Comparative studies of European countries show important differences in the prevalence of cohabitation. According to Kiernan's (2000; 2002) analyses of data from the European Commission for 1996, cohabitation was the living arrangement for between 20% and 35% of women, aged 25 to 29 years, in Norway, Sweden, Finland and France, between 10% and 20% in the Netherlands, Belgium, Luxembourg and Britain, between 5% and 10% in West Germany, East Germany and Austria, and less than 5% in Ireland, Spain, Portugal, Greece, and Italy. Strong differences also exist within Canada: in 1996, 24.1% of couples residing in Quebec were cohabiting compared with only 10.0% in the rest of Canada.
Wu examines changes in the trends of heterosexual couples living together outside of marriage. He points out that between 1981 and 1996, Canadian census data show that the number of cohabiting couples more than doubled, from 356,000 to more than 920,000 and that common-law unions increased from 6% to 14% of all heterosexual unions. Surprisingly, cohabitation as a lifestyle is particularly popular in the largely Francophone [Catholic] province of Quebec, where nearly 1 out of 4 heterosexual couples in not married, compared to 1 out of 9 elsewhere in Canada. One in every 7 families currently involves unmarried couples, compared with 1 in 17 only 15 years ago. About 50% of cohabiting couples' families also include children, ei ther born to the cohabiting couple or brought into the family from previous relationships. Over two-thirds of cohabiting persons have never been married and over a quarter are divorced. Cohabitations are often short-lived with over 50% of unions ending within 3 years. However, about one-third of cohabiting couples marry each other within 3 years of cohabiting, while one one-quarter dissolve their relationships through separation.
Washington-based Child Trends, in a research brief published in May using the National Center for Education Statistics' Early Childhood Longitudinal Study, finds that 52 percent of nonmarital births are to cohabiting couples. The University of Wisconsin's Center for Demography and Ecology reached the same conclusion in a working paper it expects to publish this summer after analyzing data from the National Center for Health Statistics' National Survey of Family Growth.
That's up from 29 percent in the early 1980s and 39 percent in the early 1990s. "Clearly it's become a normal part of American family life," says Sheela Kennedy, coauthor of the upcoming Wisconsin paper. At a time when the rate of births to teenaged mothers has fallen to record lows, the increase in births to couples living together appears to drive the continued increase in out-of-wedlock childbearing. Overall, more than a third of births in the United States are to unmarried women, up from one-fifth in 1980.
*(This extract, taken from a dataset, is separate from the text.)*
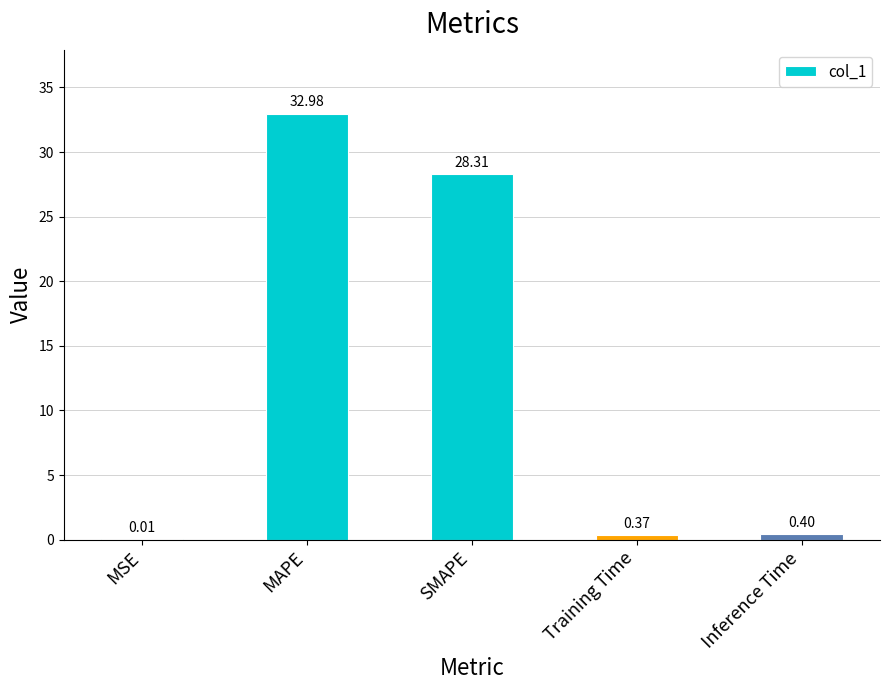

What is the maximum value shown in the chart?

33.0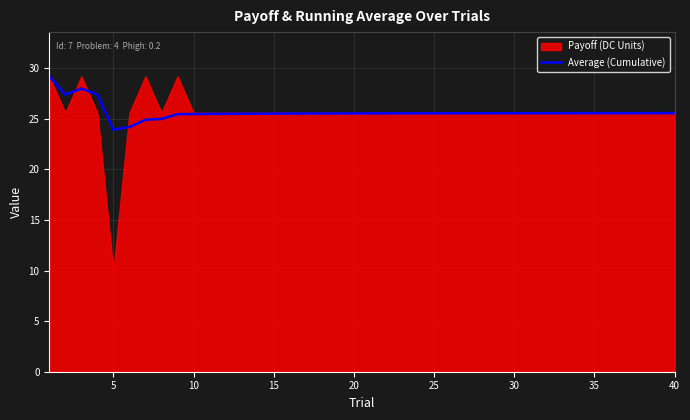

What is the lowest value of the Average (Cumulative) series?

23.9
Cohabitation is more prevalent than marriage among very young couples in the United States -- those in which at least one partner is 18 to 20 years of age. However, by age 21, marriage is just as common, and by age 24, young adults are more likely to be married than "living together."
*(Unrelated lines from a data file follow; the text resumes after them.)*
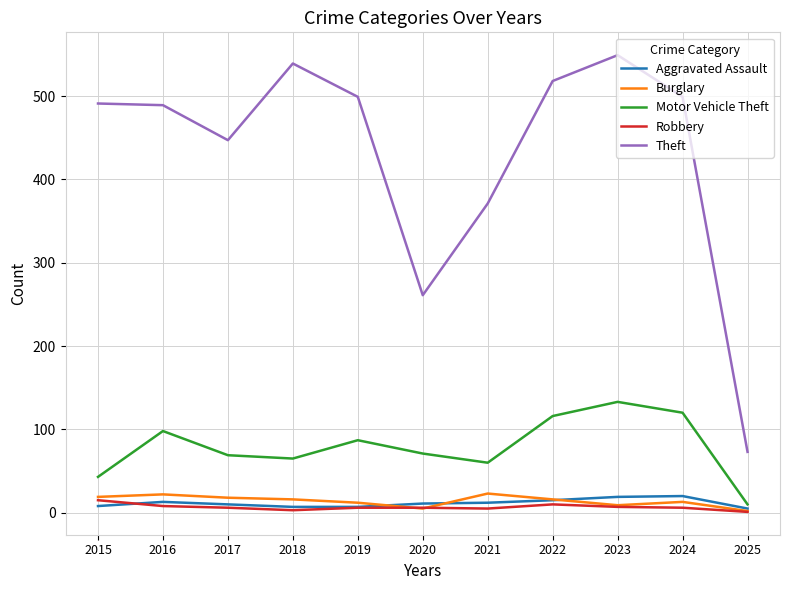

Which series has the widest spread of values?

Theft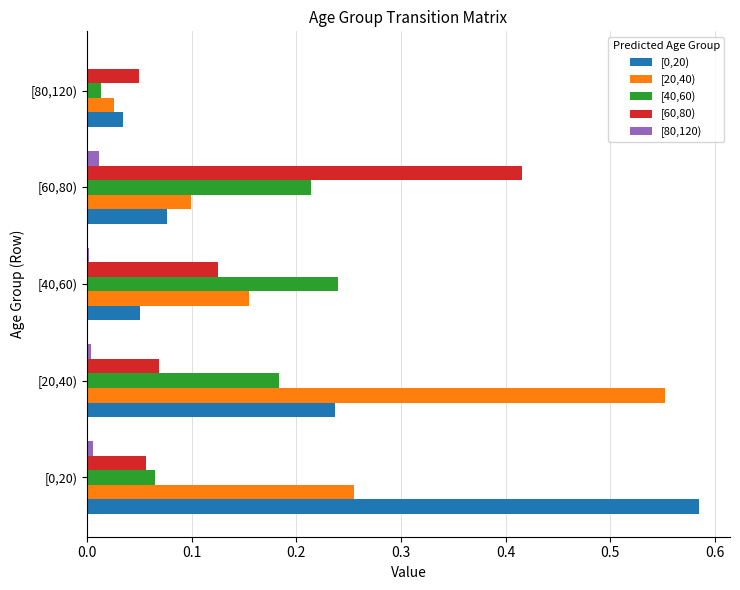

Count the number of categories in the chart.

5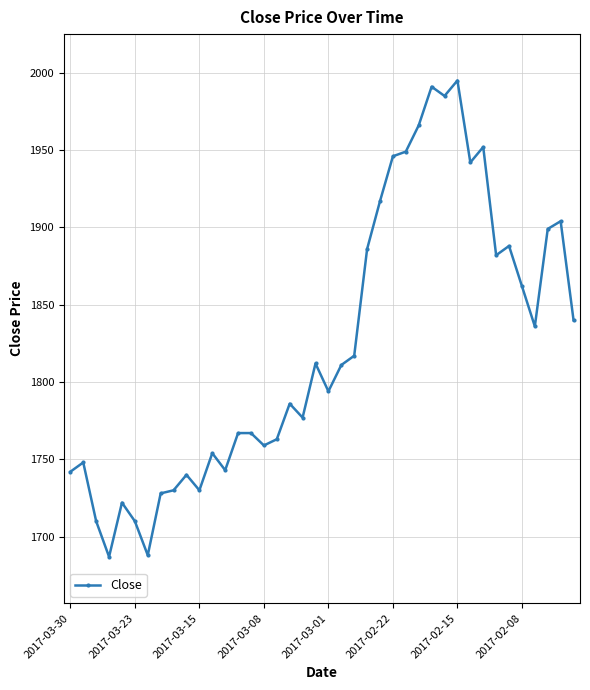

What is the difference between the second highest and second lowest values?

303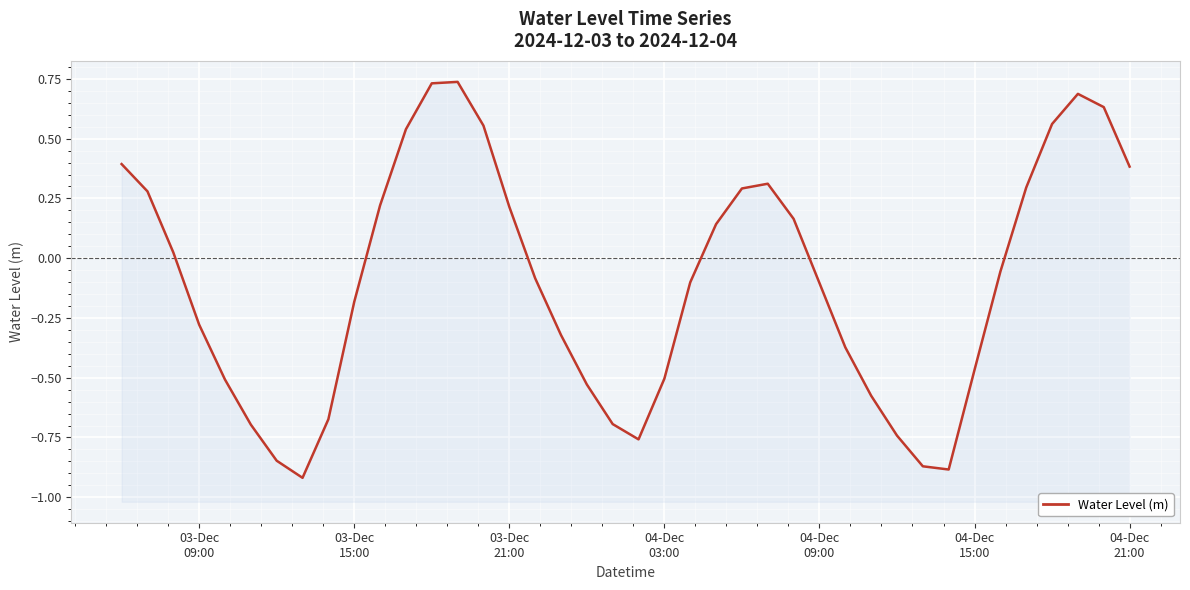

How many categories are shown in the chart?

40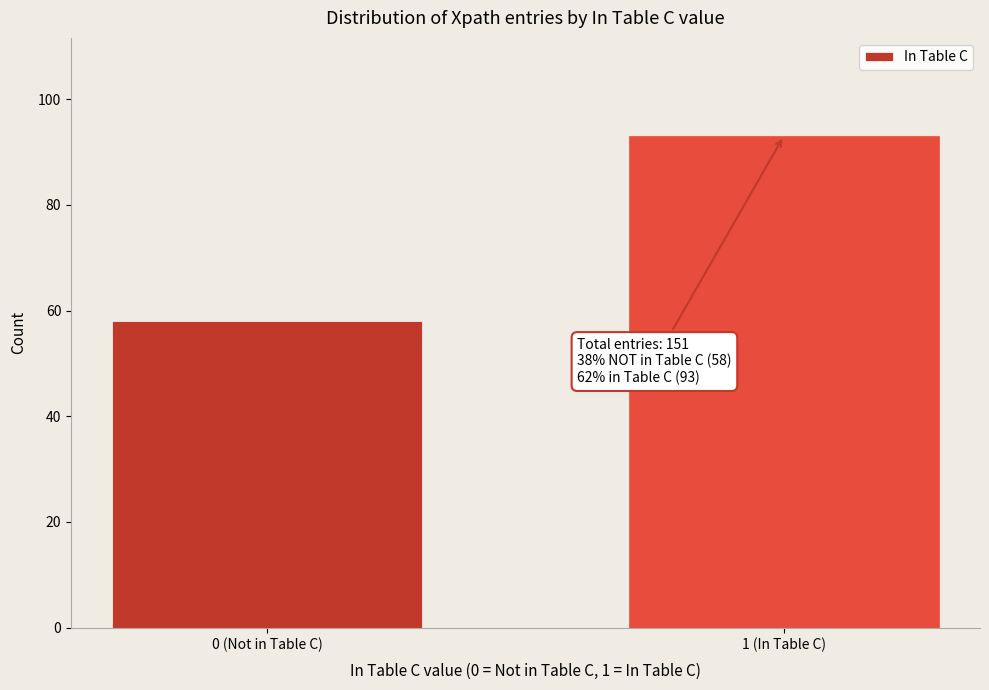

Reading left to right, transcribe all the data shown in this chart.

0 (Not in Table C)=58	1 (In Table C)=93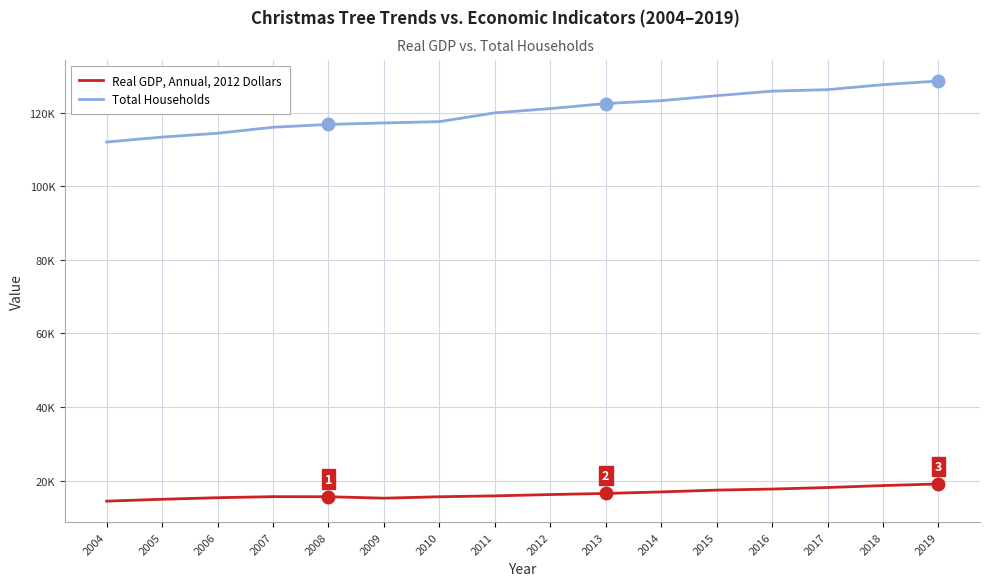

What are all the series names shown in the legend?

Real GDP, Annual, 2012 Dollars, Total Households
These findings are based on combined data from 59 separate Gallup Poll surveys conducted since January 2006, including nearly 60,000 U.S. adults. This affords an ample number of cases to review the marital status of adults of every age from 18 through 90.
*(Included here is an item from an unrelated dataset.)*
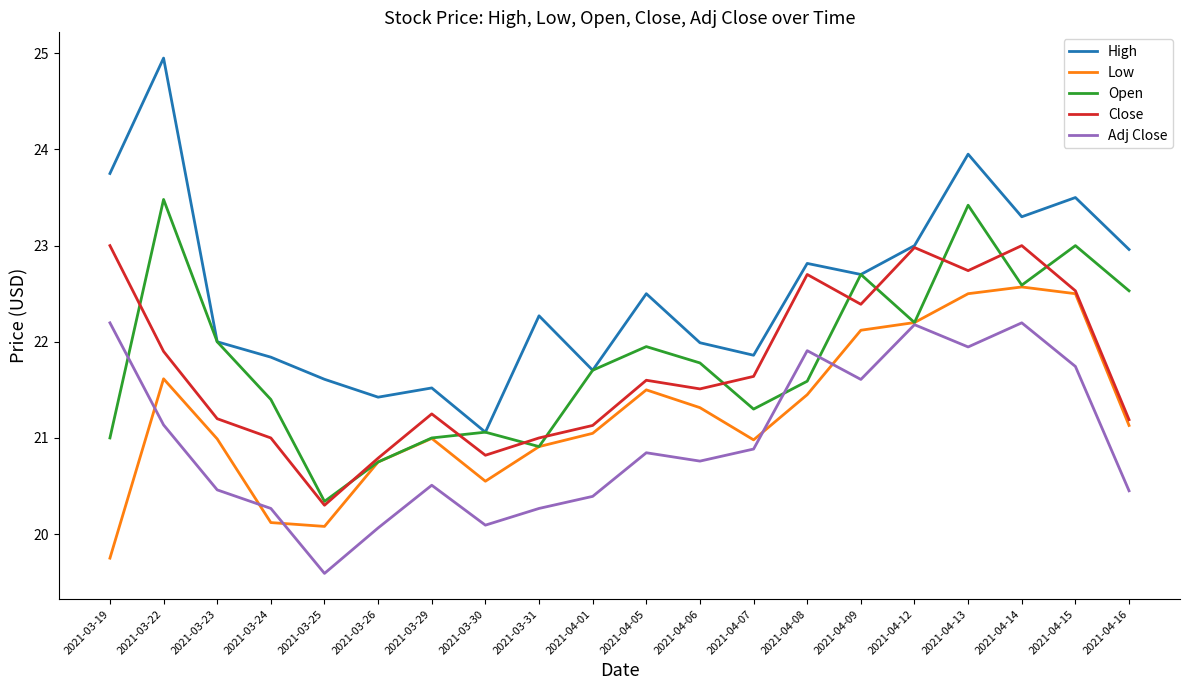

True or false: High and Low intersect in this chart.

False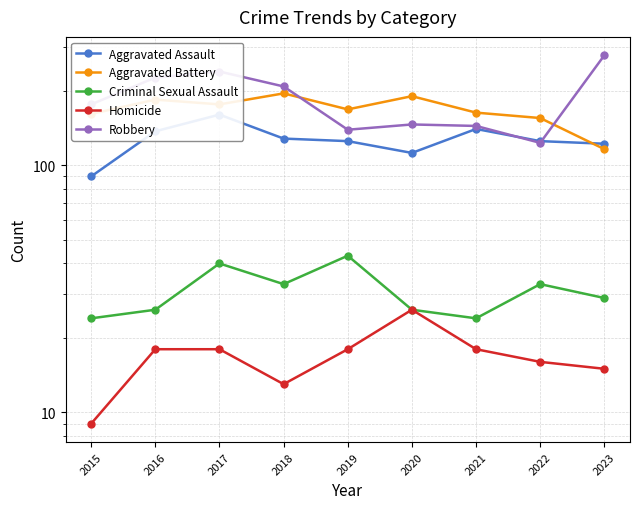

True or false: Criminal Sexual Assault and Homicide intersect in this chart.

False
Cohabitation in the United States has increased by more than 1,500 percent in the past half century. In 1960, about 450,000 unmarried couples lived together. Now the number is more than 7.5 million. The majority of young adults in their 20s will live with a romantic partner at least once, and more than half of all marriages will be preceded by cohabitation. This shift has been attributed to the sexual revolution and the availability of birth control, and in our current economy, sharing the bills makes cohabiting appealing.